Journal of Applied Physiology, Vol 57, Issue 3 833-838, Copyright © 1984 by American Physiological Society

ARTICLES

Thromboxane and prostacyclin synthesis following whole body irradiation in rats

M. J. Schneidkraut, P. A. Kot, P. W. Ramwell and J. C. Rose

The effect of radiation on the mechanism and source of in vivo thromboxane B2 (TxB2) and 6-keto-prostaglandin F1 alpha (6-keto-PGF1 alpha) synthesis was evaluated. Rats were irradiated with 2, 10, or 20 gray (Gy) whole-body gamma irradiation and showed an increase in urine TxB2 after either 10 or 20 Gy. Urine 6-keto-PGF1 alpha was elevated only after exposure to 20 Gy. Irradiation did not alter urine volume or osmolarity, nor was there a correlation between urine osmolarity and the urinary concentration of TxB2 r 6-keto-PGF1 alpha.
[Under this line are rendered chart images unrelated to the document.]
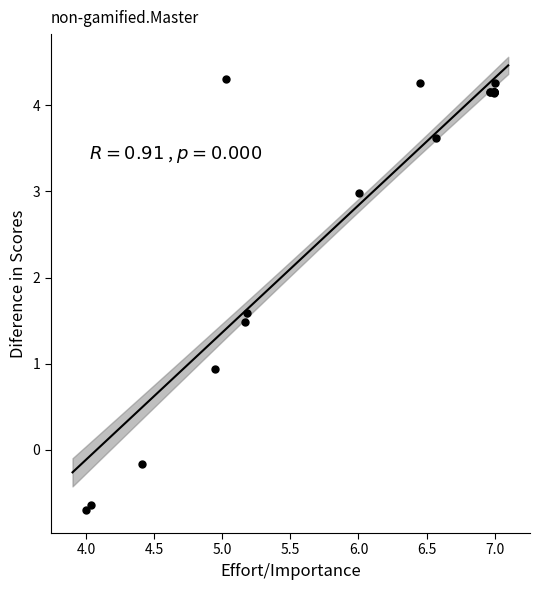

What Y value in the scatter plot is closest to 1?

0.9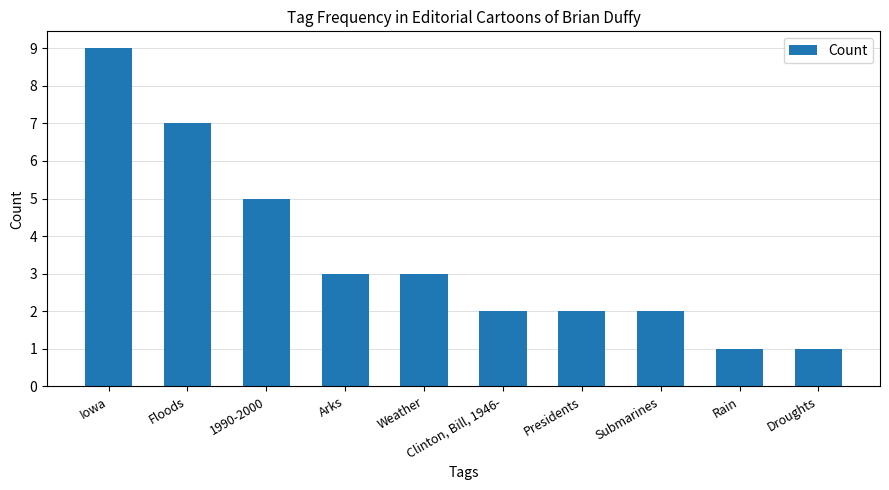

At which label is the value closest to 5?

1990-2000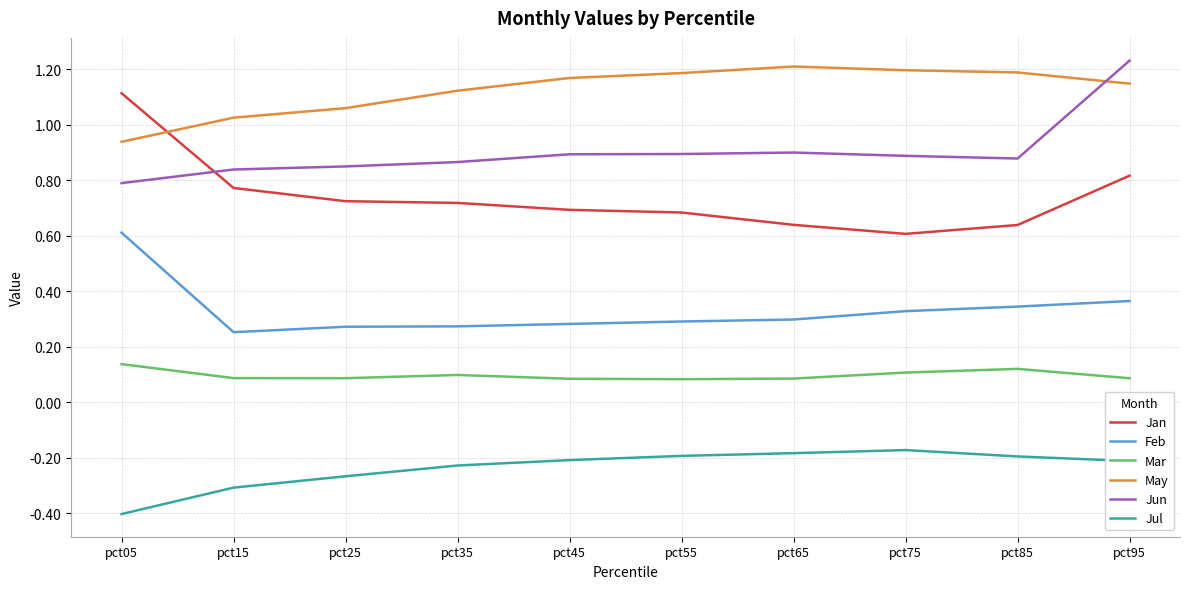

At which label does May reach its minimum?

pct05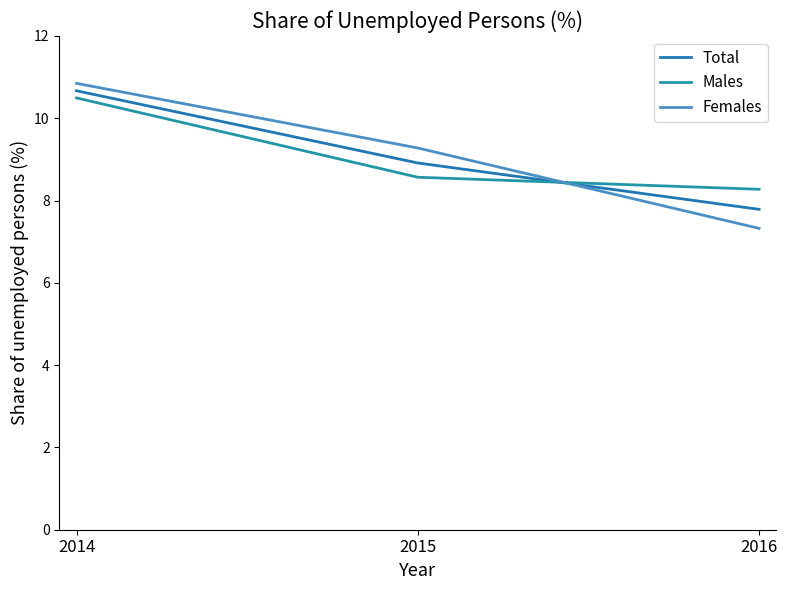

What value does the Males series have at 2014?

10.5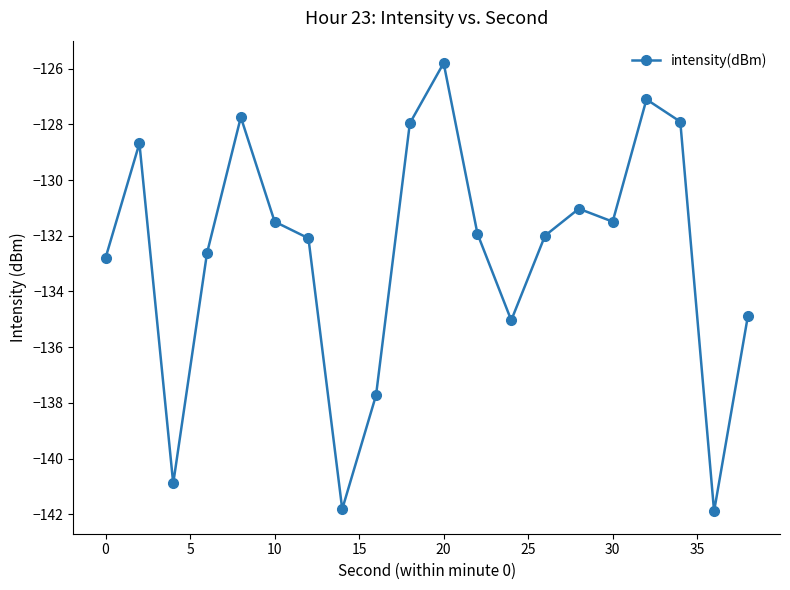

What is the value of the 11th point from the left?

-125.8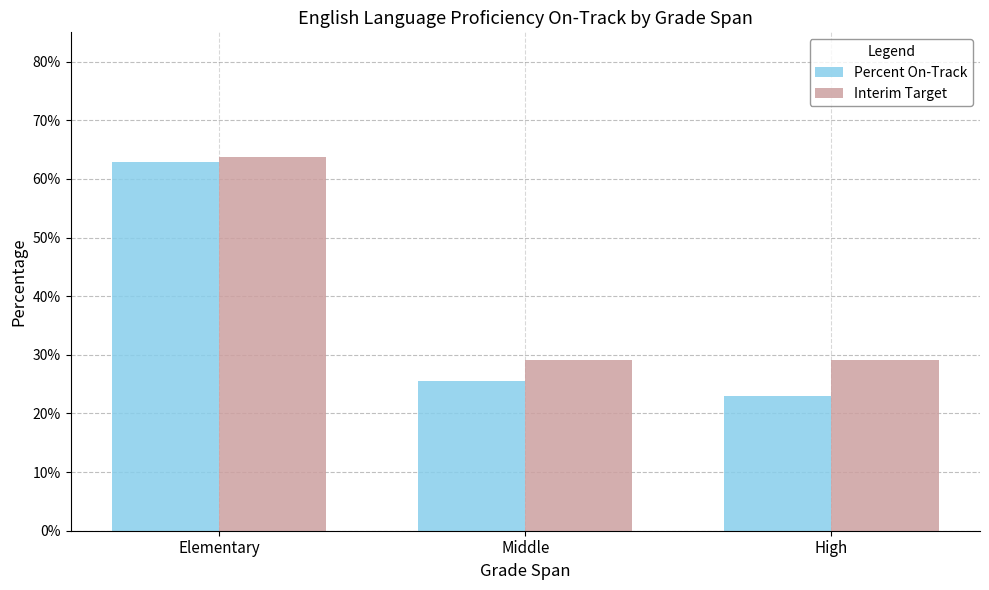

Is it true that Percent On-Track equals 0.6 at Elementary?

True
Rats were pretreated with indomethacin to determine if radiation-induced alterations in urine TxB2 and 6-keto-PGF1 alpha could be suppressed. Pretreatment with indomethacin significantly decreased urine TxB2 and 6-keto-PGF1 alpha in both irradiated and nonirradiated animals. Finally, the sources of urinary cyclooxygenase products were investigated using an isogravitometric cross-perfusion system. These experiments demonstrated that urine TxB2 is derived from extrarenal sources, whereas 6-keto-PGF1 alpha is synthesized primarily by the kidney. It may be concluded that radiation exposure increases in vivo cyclooxygenase pathway activity by both renal and extrarenal tissues.